Legislation May Drive Private Equity Offshore, Advocate Warns
Douglas Lowenstein, president of the Private Equity Council, told CNBC’s “Squawk Box” that a bill pending in Congress could drive private equity offshore.
He said the legislation, introduced last week by U.S. Sen. Max Baucus (D-Mont.), and Charles Grassley (R-Iowa), would discourage U.S. private-equity firms from going public and undermine the nation’s financial competitiveness. The measure would boost the tax rate to 35% from 15% on private equity firms that go public.
However, the bill would allow Blackstone Group, which raised $4.13 billion in an initial public offering, to continue paying a 15% capital gains rate until 2012.
“I think anytime you increase taxes on a business by more than 100%, it would require a hard look at the business model and what you need to do to modify it,” Lowenstein said Friday. “I think the implications are potentially quite significant [and] could drive this capital offshore. You could significantly reduce the volume of buyout activity.”
Lowenstein said he didn’t see the bill as part of an “orchestrated attack on private equity,” and said there is an “understandable and appropriate concern about income disparity.”
But he said current tax law is “defensible and appropriate.”
“The partnership tax laws as they relate to capital gains have been around for 100 years,” Lowenstein said. “The [laws] apply to private equity, real estate partnerships, oil and gas partnerships, small business investment companies. This is not some unique loophole exploited by private equity -- it’s a fundamental part of American tax policy."

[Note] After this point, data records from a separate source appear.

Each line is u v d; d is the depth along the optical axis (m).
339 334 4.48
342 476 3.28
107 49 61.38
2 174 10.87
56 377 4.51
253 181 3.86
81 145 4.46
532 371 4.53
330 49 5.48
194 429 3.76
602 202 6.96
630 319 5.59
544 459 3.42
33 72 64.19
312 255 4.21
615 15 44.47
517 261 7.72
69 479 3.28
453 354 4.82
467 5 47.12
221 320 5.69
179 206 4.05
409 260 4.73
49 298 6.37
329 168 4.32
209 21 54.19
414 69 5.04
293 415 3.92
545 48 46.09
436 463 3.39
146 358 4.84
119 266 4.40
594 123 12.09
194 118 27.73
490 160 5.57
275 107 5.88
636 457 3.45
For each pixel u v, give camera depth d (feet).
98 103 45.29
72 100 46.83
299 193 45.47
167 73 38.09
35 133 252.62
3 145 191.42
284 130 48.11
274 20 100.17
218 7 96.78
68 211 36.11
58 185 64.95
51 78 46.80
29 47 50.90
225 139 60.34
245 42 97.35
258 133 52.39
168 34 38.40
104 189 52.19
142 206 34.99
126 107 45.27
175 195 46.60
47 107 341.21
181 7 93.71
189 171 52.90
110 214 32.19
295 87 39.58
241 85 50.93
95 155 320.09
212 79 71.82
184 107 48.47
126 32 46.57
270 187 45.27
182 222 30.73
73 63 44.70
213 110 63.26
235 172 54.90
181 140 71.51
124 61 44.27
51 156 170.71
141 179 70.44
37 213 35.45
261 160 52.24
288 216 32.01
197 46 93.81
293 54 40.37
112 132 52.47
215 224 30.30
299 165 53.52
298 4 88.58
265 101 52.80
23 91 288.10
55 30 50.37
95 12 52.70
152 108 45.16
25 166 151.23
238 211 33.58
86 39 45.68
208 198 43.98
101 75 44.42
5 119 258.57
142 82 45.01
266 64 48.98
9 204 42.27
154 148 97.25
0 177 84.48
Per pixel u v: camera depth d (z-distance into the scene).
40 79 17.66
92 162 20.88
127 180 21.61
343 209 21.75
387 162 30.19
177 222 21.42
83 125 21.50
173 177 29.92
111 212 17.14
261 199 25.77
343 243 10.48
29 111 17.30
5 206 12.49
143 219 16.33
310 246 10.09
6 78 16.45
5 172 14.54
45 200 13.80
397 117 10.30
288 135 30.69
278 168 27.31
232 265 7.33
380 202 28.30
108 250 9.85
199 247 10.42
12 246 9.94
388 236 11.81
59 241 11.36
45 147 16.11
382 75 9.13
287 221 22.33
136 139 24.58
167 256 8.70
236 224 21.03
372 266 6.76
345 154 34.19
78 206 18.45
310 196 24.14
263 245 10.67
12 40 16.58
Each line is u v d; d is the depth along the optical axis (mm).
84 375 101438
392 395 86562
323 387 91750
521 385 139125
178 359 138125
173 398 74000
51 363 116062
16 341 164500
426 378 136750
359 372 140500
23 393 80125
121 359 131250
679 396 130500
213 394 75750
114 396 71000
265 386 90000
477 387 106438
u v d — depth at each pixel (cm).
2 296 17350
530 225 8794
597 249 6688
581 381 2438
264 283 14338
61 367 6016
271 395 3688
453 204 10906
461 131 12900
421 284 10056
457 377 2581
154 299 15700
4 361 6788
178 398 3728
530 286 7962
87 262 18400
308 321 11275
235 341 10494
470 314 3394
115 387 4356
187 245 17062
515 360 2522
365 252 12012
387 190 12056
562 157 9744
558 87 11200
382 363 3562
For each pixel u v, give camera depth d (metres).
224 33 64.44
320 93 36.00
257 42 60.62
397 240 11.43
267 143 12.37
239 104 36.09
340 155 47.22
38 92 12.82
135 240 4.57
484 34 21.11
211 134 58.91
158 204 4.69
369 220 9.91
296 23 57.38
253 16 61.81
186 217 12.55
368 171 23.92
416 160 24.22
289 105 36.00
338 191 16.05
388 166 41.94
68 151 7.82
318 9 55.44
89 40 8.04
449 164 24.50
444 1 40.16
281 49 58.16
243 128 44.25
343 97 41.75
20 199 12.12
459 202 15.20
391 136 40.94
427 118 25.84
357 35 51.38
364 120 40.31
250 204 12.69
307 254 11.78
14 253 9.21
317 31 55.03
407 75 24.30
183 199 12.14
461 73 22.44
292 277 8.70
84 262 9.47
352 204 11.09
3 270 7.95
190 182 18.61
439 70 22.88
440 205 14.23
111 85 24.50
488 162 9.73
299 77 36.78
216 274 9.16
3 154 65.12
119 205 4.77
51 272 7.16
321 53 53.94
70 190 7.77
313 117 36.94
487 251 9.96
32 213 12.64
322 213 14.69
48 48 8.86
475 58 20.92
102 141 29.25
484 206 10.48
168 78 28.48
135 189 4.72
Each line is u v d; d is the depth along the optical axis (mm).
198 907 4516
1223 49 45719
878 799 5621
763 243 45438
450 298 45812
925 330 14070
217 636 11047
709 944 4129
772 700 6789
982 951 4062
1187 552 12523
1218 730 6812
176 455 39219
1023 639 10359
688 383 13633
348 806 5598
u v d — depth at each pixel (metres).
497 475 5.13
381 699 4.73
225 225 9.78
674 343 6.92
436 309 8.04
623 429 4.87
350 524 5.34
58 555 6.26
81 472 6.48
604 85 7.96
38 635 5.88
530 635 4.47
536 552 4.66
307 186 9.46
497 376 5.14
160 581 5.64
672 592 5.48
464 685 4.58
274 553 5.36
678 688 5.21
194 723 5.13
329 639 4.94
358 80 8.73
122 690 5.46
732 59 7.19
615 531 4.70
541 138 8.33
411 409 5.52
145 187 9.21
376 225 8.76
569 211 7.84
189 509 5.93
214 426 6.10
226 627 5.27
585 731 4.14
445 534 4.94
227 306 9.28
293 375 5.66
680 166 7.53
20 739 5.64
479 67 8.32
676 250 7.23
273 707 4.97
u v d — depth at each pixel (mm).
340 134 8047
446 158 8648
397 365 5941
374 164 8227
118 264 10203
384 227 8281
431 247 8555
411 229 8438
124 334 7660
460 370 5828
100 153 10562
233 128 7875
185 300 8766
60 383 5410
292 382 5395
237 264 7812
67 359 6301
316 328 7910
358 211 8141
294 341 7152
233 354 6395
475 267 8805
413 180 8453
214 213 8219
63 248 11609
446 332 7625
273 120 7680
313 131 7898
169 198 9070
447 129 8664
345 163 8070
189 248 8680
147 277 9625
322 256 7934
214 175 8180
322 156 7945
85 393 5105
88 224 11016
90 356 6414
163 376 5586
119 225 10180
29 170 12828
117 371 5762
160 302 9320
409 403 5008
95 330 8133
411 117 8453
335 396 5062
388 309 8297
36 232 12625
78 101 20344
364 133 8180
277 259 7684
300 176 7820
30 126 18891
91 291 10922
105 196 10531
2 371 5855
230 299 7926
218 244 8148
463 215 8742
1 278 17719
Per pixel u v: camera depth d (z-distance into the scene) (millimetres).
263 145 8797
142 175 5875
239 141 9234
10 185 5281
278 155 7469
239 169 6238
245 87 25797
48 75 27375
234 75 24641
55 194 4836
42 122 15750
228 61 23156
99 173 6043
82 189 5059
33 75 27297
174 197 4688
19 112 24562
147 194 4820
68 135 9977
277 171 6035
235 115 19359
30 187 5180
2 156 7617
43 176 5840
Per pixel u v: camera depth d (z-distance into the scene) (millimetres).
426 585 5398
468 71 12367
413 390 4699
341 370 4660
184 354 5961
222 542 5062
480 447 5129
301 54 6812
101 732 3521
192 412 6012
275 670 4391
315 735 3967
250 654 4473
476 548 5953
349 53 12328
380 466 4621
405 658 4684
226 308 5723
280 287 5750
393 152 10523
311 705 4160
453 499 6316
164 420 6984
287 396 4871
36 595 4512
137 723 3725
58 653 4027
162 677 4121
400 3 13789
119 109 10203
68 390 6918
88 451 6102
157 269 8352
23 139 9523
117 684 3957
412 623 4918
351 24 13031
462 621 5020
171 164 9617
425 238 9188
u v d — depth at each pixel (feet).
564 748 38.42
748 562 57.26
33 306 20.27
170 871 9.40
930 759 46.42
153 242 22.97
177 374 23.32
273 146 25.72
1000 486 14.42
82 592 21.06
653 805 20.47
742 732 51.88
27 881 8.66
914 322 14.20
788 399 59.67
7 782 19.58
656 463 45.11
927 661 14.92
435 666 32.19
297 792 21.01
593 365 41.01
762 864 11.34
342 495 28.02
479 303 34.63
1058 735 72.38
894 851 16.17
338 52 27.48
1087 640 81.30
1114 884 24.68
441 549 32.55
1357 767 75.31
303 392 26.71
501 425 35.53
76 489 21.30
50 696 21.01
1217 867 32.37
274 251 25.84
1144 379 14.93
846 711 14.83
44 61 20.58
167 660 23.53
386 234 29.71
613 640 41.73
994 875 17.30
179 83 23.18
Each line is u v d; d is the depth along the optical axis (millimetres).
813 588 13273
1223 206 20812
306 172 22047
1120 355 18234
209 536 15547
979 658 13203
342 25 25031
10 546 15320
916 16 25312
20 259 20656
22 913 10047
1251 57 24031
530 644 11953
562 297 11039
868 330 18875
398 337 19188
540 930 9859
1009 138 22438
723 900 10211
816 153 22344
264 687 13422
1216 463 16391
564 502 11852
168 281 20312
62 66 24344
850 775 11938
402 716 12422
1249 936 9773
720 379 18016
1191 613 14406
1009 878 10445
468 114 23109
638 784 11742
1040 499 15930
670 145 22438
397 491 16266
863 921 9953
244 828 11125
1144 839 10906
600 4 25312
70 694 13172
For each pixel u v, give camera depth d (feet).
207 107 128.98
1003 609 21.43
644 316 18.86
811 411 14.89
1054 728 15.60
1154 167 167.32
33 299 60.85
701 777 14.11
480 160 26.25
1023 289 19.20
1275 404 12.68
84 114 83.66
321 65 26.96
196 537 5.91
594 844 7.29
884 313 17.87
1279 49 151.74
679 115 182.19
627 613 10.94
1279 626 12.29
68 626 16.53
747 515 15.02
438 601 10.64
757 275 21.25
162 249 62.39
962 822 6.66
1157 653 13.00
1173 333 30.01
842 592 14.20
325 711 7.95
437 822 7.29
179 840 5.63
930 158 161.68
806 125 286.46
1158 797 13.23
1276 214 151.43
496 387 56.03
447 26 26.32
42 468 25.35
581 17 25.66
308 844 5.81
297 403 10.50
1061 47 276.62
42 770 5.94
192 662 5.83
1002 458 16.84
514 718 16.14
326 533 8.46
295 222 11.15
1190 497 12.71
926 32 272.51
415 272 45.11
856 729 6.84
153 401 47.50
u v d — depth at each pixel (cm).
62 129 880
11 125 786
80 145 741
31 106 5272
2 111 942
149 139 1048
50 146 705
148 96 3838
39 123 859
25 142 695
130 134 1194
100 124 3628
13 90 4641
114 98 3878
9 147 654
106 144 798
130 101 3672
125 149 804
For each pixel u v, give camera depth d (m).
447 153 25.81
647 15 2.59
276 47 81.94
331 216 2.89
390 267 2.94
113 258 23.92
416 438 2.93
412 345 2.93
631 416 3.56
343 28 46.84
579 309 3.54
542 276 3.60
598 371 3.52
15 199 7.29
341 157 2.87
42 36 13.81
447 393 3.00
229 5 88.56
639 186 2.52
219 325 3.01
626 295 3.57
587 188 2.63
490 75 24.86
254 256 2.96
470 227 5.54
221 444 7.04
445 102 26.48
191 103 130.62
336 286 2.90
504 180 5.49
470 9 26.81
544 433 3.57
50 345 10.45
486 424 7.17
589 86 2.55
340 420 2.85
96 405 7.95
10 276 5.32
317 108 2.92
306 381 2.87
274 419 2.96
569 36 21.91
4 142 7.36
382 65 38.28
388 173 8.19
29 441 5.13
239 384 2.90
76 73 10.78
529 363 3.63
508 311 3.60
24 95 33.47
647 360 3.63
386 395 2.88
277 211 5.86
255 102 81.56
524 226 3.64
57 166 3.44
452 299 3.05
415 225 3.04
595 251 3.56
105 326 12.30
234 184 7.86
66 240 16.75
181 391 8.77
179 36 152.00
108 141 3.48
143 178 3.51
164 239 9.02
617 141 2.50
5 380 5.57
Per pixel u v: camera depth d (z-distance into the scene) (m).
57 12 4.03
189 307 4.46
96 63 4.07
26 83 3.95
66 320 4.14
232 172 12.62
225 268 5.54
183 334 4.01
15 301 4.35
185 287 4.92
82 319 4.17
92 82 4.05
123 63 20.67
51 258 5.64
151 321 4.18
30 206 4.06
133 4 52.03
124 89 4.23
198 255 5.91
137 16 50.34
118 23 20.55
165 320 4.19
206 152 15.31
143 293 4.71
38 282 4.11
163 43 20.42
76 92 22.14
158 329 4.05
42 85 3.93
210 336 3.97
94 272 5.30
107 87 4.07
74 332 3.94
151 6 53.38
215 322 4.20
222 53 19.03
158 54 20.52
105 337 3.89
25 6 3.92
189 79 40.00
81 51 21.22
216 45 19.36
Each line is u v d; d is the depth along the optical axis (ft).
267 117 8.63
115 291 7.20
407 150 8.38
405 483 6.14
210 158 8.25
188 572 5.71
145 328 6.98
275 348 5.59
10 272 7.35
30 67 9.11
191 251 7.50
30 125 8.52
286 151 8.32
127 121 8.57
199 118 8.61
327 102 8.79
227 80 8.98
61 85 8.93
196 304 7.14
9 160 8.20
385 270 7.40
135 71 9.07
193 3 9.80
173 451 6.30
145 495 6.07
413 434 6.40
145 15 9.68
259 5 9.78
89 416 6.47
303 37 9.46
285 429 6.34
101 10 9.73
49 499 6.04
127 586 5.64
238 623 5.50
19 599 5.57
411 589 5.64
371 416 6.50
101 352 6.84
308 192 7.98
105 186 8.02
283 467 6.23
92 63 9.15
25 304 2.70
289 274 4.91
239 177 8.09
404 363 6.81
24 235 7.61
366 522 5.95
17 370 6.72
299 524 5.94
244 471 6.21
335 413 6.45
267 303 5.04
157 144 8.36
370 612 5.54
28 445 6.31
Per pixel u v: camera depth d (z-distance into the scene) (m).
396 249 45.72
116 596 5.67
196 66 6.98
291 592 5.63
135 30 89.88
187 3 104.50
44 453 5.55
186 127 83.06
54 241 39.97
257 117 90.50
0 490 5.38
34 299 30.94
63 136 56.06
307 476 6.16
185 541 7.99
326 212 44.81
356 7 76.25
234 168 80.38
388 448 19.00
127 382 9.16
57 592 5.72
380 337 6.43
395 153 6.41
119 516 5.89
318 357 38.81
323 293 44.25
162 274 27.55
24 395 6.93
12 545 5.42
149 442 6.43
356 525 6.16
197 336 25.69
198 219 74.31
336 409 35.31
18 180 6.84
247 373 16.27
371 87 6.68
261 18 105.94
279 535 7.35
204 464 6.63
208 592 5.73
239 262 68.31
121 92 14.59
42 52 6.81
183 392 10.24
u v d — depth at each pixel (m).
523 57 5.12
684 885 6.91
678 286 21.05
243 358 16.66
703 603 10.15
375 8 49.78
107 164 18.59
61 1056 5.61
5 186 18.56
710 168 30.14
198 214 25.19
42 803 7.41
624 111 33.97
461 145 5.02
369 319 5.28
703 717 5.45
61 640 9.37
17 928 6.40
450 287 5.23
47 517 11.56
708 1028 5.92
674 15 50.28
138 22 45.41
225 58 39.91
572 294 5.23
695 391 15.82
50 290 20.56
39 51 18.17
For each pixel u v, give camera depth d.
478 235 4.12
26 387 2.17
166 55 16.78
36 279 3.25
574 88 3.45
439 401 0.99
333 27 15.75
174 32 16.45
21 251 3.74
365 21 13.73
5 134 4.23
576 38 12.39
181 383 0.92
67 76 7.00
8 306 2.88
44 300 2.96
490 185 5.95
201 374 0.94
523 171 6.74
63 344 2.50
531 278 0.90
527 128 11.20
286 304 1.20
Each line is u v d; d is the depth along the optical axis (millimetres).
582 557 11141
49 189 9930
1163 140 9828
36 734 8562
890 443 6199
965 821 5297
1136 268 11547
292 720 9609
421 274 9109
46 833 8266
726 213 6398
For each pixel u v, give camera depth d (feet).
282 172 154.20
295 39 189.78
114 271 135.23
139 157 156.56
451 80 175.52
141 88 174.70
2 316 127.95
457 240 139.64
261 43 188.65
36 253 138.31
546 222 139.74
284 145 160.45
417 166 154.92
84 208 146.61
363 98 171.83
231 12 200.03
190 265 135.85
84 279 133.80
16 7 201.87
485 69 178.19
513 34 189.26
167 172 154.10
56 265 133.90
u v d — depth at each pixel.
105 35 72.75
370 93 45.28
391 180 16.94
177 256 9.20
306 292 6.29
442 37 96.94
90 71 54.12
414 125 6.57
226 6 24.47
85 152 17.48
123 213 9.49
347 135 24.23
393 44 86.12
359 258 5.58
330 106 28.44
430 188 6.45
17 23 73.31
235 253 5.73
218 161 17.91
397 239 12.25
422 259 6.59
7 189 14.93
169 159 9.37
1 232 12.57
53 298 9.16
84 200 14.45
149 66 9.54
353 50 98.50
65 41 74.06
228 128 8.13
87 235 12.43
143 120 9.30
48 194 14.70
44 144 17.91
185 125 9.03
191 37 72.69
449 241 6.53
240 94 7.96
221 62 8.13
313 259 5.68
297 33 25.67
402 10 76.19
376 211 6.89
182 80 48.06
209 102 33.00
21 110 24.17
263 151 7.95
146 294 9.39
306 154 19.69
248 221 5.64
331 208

He added, "There are some very fundamental principals that drive it, including the notion that entrepreneurial risk deserves capital gains treatment. We’re going to defend that principle because we think it’s right.”
The Private Equity Council is an advocacy group based in Washington, D.C. Its members are: Apax Partners; Apollo Advisors; Bain Capital; The Blackstone Group; The Carlyle Group; Kohlberg, Kravis & Roberts (KKR); Hellman & Friedman; T.H. Lee Company; Providence Equity; Silver Lake Partners and TPG Capital.